(MATERIALS PROVIDED begins)
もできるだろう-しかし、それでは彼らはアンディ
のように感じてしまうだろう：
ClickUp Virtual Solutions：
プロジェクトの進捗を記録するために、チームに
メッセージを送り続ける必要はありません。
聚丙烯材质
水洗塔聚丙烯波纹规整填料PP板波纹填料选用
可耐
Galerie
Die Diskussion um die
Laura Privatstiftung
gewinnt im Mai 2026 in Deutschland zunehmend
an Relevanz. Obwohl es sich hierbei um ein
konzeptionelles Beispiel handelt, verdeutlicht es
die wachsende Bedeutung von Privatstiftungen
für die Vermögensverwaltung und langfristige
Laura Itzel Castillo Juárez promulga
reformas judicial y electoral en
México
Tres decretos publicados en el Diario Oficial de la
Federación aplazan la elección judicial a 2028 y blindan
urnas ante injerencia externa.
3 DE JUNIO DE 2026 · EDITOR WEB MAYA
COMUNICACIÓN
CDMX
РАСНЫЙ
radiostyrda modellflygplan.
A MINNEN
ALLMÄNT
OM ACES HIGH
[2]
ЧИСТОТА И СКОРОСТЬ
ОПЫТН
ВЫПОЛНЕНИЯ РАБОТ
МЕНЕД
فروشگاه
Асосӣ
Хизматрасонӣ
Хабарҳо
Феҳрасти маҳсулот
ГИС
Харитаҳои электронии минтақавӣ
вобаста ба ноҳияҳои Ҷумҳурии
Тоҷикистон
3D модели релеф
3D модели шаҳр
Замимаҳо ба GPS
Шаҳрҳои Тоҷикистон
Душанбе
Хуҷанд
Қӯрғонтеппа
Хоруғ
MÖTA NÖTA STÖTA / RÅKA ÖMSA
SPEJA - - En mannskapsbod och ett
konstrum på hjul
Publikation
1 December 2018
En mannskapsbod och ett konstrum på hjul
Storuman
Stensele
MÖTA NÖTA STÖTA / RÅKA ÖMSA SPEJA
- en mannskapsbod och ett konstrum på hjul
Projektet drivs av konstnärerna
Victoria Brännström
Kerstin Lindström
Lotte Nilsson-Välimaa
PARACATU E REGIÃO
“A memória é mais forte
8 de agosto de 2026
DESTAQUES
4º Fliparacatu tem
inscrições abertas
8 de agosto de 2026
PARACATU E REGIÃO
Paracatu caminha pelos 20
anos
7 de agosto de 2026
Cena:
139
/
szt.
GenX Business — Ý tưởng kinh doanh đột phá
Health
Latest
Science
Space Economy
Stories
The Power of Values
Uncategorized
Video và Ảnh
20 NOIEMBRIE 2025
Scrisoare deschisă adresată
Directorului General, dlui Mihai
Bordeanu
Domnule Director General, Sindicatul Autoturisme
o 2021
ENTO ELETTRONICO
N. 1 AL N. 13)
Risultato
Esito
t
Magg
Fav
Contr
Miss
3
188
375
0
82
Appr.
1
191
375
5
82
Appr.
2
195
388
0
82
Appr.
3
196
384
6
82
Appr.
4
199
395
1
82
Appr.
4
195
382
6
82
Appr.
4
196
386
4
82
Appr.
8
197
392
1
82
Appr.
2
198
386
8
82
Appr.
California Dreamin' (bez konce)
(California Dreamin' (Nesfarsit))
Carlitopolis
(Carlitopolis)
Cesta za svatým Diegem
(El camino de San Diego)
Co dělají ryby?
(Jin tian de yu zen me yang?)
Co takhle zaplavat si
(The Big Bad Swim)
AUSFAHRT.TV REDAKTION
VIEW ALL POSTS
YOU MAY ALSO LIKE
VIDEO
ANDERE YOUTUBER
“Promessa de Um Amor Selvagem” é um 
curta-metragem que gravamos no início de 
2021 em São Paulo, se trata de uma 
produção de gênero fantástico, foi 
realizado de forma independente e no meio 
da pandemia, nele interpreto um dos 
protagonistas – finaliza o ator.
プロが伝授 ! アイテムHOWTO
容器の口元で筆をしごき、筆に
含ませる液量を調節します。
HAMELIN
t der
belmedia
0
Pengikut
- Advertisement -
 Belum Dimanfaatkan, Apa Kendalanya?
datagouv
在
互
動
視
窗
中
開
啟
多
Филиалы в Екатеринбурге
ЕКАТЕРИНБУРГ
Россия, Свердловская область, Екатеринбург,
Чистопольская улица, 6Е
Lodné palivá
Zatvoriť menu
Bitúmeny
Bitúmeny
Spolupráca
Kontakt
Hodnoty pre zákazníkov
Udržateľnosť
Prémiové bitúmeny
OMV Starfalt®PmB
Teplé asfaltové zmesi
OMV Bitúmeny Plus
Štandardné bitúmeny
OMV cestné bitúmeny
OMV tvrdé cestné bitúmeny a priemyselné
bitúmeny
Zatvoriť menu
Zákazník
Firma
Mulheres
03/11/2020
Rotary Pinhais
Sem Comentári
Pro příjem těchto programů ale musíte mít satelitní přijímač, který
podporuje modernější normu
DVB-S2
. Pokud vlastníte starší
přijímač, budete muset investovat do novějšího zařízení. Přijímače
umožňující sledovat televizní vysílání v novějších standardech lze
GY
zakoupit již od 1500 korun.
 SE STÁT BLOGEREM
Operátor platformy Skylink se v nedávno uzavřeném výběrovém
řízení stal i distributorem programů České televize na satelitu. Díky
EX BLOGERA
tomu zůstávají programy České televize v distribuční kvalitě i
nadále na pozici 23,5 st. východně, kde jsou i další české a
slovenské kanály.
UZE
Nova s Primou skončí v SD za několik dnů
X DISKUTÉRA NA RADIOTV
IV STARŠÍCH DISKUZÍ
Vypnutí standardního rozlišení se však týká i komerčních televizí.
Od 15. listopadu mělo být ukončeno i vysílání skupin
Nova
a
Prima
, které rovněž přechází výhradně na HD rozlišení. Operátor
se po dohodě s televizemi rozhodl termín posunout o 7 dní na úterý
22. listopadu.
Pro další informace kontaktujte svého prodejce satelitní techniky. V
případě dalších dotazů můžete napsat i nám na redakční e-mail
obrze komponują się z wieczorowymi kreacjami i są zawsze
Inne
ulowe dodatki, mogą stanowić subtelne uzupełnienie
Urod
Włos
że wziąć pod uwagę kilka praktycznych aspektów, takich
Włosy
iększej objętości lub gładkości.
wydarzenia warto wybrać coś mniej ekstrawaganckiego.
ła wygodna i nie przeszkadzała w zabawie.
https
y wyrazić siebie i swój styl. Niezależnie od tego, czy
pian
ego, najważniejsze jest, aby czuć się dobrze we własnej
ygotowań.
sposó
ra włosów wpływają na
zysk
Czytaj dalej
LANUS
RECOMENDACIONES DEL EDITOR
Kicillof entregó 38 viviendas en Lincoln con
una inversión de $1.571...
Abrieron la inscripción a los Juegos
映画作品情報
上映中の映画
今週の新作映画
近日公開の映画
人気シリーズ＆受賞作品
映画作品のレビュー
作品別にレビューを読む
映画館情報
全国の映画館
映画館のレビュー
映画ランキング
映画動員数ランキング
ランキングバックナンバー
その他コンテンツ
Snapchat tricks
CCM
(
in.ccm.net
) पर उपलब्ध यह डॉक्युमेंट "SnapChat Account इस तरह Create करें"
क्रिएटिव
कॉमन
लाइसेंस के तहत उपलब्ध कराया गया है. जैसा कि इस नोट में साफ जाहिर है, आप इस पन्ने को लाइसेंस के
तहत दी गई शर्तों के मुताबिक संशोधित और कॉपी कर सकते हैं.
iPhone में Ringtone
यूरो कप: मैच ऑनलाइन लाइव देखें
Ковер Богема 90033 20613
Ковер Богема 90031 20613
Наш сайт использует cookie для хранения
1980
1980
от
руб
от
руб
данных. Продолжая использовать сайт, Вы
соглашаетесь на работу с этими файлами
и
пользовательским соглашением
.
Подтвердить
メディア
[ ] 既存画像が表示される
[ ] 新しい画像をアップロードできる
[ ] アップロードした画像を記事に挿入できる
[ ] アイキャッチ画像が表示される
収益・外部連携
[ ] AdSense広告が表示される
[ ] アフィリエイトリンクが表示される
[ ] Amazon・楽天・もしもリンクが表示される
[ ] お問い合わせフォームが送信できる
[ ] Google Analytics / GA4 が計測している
(MATERIALS PROVIDED ends)
• [ACTIVITY]: Starting at the first of the lines and ending at the line that contains "Хизматрасонӣ", write the lines out again, switching "CDMX" to "Ciudad de México" and leaving everything else unchanged.

• [WRITTEN REPLY]:
もできるだろう-しかし、それでは彼らはアンディ
のように感じてしまうだろう：
ClickUp Virtual Solutions：
プロジェクトの進捗を記録するために、チームに
メッセージを送り続ける必要はありません。
聚丙烯材质
水洗塔聚丙烯波纹规整填料PP板波纹填料选用
可耐
Galerie
Die Diskussion um die
Laura Privatstiftung
gewinnt im Mai 2026 in Deutschland zunehmend
an Relevanz. Obwohl es sich hierbei um ein
konzeptionelles Beispiel handelt, verdeutlicht es
die wachsende Bedeutung von Privatstiftungen
für die Vermögensverwaltung und langfristige
Laura Itzel Castillo Juárez promulga
reformas judicial y electoral en
México
Tres decretos publicados en el Diario Oficial de la
Federación aplazan la elección judicial a 2028 y blindan
urnas ante injerencia externa.
3 DE JUNIO DE 2026 · EDITOR WEB MAYA
COMUNICACIÓN
Ciudad de México
РАСНЫЙ
radiostyrda modellflygplan.
A MINNEN
ALLMÄNT
OM ACES HIGH
[2]
ЧИСТОТА И СКОРОСТЬ
ОПЫТН
ВЫПОЛНЕНИЯ РАБОТ
МЕНЕД
فروشگاه
Асосӣ
Хизматрасонӣ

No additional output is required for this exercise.